It is hoped that, with Brexit on the horizon, the EU and UK will reach a new deal which preserves the ability of customers and financial institutions to continue their existing access rights. However, there is no certainty that this will be achieved. Financial services firms have been preparing for the fallback of a “no deal” alternative. It is important for firms and customers to take steps now to ensure that they are in a position best to continue providing and receiving financial business between the EU and London, whatever happens. Action taken now can avoid the need and expense of moving significant operations out of the UK. Various legal techniques can be used to minimise the need for such moves. With the following 10 steps[1] as a framework, UK businesses can prepare for different contingencies and provide their customers with the benefits of the most efficient possible access to capital from the global financial centre in this timezone, whatever the Brexit outcome.

10 Steps

  • Make a robust and thorough assessment of any perceived cliff edge issues for existing client relationships.
  • Make enhancements to existing relationships where possible (for instance by considering assignment clauses and reverse solicitation provisions where desired by the clients), so as to preserve and enhance those relationships post Brexit, allowing for future optionality—by amendments to contracts, side letters or email.[2]
  • Ensure business which comes in through reverse solicitation is properly documented and accepted so that the framework is robust.
  • Ensure a thorough analysis is made of what business is truly cross-border in law so that non-UK regulatory provisions are applied only when necessary, and consider whether, with minor adjustments, the EU’s regulatory perimeter need not be invoked at all.
  • Consider solutions for assisting customers in ‘coming to the UK’ in a low-cost way, for instance by establishing a small place of business here such that all future provision of financial service is purely domestic UK, and EU-facing activities are intra-group.
  • Consider other techniques for ensuring that regulatory provision takes place in the UK; for instance, the establishment of a trust to receive insurance policies and hold the benefit on trust for EU-27 customers.
  • Consider in detail individual business areas and the laws surrounding those areas to allow business moves to be minimised, for instance indirect clearing, agency arrangements, give-up agreements, delegation, outsourcings, branching back and reinsuring back into the UK from the EU-27.

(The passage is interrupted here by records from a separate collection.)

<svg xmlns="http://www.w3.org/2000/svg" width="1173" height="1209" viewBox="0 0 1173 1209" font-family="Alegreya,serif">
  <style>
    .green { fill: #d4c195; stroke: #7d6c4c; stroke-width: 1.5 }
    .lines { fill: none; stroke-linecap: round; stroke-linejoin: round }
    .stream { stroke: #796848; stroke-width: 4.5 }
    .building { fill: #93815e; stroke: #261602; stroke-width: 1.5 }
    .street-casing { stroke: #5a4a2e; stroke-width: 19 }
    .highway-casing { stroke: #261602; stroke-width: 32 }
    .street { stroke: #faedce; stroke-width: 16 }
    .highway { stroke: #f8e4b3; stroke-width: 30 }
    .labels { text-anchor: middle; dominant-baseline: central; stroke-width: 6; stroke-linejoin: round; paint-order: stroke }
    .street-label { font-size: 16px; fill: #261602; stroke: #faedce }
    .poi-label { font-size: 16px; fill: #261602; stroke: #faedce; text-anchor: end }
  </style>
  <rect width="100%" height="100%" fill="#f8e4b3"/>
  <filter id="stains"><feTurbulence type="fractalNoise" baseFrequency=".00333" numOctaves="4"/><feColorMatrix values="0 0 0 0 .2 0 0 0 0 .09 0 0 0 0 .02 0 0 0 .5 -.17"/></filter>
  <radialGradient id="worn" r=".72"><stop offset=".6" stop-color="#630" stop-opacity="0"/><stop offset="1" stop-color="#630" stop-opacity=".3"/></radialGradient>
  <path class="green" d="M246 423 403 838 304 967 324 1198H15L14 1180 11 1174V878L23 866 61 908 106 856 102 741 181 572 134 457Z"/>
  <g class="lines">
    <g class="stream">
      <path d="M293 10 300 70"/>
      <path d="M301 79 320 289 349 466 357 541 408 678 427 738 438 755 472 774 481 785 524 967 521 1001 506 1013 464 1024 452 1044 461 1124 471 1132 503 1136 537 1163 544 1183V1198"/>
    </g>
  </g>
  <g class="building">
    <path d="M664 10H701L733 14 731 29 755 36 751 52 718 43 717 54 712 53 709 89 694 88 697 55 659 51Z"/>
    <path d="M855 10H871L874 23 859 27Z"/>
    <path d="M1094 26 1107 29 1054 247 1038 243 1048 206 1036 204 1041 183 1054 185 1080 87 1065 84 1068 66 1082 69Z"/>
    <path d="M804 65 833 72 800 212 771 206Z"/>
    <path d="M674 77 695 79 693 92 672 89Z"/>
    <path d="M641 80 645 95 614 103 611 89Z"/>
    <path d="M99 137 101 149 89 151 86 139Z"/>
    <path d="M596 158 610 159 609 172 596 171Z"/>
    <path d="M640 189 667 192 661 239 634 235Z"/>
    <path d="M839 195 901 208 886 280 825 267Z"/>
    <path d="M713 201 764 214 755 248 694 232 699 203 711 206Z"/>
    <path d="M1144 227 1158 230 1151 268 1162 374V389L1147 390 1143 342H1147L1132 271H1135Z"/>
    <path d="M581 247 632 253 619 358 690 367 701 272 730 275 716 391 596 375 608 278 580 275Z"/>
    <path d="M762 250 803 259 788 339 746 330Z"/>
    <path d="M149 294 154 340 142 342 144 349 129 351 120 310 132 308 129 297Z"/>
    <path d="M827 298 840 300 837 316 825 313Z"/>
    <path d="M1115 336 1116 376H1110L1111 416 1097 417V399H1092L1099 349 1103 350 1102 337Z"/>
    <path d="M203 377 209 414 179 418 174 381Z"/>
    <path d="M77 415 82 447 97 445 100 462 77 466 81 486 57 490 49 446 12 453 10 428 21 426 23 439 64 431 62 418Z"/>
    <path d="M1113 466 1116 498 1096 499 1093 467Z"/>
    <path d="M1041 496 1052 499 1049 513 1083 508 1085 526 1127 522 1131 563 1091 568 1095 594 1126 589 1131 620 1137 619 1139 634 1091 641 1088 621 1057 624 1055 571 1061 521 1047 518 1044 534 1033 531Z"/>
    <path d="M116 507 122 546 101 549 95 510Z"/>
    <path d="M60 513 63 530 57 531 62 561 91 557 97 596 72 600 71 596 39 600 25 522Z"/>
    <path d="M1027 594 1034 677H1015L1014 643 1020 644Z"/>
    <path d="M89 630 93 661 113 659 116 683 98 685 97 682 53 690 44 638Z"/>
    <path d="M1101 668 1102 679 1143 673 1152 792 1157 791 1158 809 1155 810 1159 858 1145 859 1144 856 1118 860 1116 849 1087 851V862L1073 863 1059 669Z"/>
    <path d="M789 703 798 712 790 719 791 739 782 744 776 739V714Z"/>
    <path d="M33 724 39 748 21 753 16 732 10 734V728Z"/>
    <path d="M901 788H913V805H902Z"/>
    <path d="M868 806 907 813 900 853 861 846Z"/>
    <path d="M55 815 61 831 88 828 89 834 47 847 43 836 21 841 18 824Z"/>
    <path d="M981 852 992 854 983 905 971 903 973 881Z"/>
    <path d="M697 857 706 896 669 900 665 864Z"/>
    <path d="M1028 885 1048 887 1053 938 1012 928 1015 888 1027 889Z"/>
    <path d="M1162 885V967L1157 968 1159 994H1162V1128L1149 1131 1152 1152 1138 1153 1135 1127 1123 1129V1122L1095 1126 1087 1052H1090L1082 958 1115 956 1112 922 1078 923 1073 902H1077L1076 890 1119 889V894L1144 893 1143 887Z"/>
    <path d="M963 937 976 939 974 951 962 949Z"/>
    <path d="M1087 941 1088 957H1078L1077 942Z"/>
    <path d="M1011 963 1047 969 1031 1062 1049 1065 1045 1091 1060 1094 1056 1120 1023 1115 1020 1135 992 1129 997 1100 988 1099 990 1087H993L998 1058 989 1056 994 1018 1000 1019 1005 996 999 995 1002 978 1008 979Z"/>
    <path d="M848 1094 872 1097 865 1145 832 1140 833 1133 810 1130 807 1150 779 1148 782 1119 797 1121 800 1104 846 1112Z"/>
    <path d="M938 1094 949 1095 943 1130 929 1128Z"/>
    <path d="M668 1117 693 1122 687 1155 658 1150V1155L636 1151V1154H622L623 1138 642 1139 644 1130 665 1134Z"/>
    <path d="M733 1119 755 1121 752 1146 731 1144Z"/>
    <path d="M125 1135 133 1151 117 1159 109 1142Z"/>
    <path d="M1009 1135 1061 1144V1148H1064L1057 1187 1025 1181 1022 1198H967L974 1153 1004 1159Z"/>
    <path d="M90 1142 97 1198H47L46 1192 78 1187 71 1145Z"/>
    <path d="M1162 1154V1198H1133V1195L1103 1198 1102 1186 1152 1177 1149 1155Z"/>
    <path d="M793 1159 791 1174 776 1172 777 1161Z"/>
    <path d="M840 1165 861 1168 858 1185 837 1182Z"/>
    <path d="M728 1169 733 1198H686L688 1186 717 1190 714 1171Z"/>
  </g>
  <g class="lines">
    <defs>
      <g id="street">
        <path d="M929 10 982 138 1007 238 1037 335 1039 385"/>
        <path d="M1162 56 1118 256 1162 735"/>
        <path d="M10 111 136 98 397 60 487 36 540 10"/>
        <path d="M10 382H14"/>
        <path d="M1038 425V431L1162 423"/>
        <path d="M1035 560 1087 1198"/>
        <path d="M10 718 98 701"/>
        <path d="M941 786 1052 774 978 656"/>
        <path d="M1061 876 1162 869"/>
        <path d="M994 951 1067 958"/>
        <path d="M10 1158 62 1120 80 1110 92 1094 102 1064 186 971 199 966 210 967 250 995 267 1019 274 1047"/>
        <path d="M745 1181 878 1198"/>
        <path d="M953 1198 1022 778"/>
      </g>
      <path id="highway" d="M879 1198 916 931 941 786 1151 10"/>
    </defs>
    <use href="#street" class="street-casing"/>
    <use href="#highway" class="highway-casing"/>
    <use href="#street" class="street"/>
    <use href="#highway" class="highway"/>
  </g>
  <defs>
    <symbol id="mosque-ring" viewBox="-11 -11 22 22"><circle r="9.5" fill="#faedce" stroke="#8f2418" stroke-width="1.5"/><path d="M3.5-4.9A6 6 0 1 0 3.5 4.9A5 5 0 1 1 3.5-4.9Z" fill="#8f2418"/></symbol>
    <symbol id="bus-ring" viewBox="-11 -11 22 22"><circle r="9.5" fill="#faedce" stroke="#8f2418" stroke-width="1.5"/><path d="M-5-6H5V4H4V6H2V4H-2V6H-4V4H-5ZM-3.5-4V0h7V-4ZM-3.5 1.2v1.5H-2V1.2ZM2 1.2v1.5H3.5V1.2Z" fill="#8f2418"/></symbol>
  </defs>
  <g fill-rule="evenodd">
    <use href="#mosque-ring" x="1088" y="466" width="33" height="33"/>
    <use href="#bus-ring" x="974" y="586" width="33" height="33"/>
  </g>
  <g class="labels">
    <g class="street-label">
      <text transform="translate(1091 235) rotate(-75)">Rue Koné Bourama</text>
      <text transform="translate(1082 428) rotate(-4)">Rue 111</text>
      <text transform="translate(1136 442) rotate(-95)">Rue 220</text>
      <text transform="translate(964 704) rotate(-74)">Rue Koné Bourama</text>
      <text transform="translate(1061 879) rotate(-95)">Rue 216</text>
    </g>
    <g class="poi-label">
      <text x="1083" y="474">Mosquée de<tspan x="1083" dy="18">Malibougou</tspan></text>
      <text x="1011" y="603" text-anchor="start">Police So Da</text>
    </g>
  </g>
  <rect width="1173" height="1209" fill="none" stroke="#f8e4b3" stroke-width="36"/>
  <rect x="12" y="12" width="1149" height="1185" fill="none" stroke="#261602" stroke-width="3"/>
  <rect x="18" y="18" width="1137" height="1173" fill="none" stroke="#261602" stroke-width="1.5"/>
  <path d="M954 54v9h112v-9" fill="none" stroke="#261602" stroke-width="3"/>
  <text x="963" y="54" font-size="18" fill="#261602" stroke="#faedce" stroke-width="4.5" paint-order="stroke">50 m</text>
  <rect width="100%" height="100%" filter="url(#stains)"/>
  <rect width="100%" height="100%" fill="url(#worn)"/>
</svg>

  • Consider market-driven and infrastructure-based solutions, for instance UK infrastructure offering derivative or look-alike products which permit trading to continue in the UK in spite of any issues found in trading on EU-27 platforms.
  • Liaise with the UK Government on the introduction of possible tax incentives and regulatory improvements so as to optimise business models whilst ensuring they are safe for the UK, the global markets and the UK taxpayer.
  • Consider how to retain talent and jobs by assisting staff with any immigration approvals or other support needed to allow them to stay in the UK.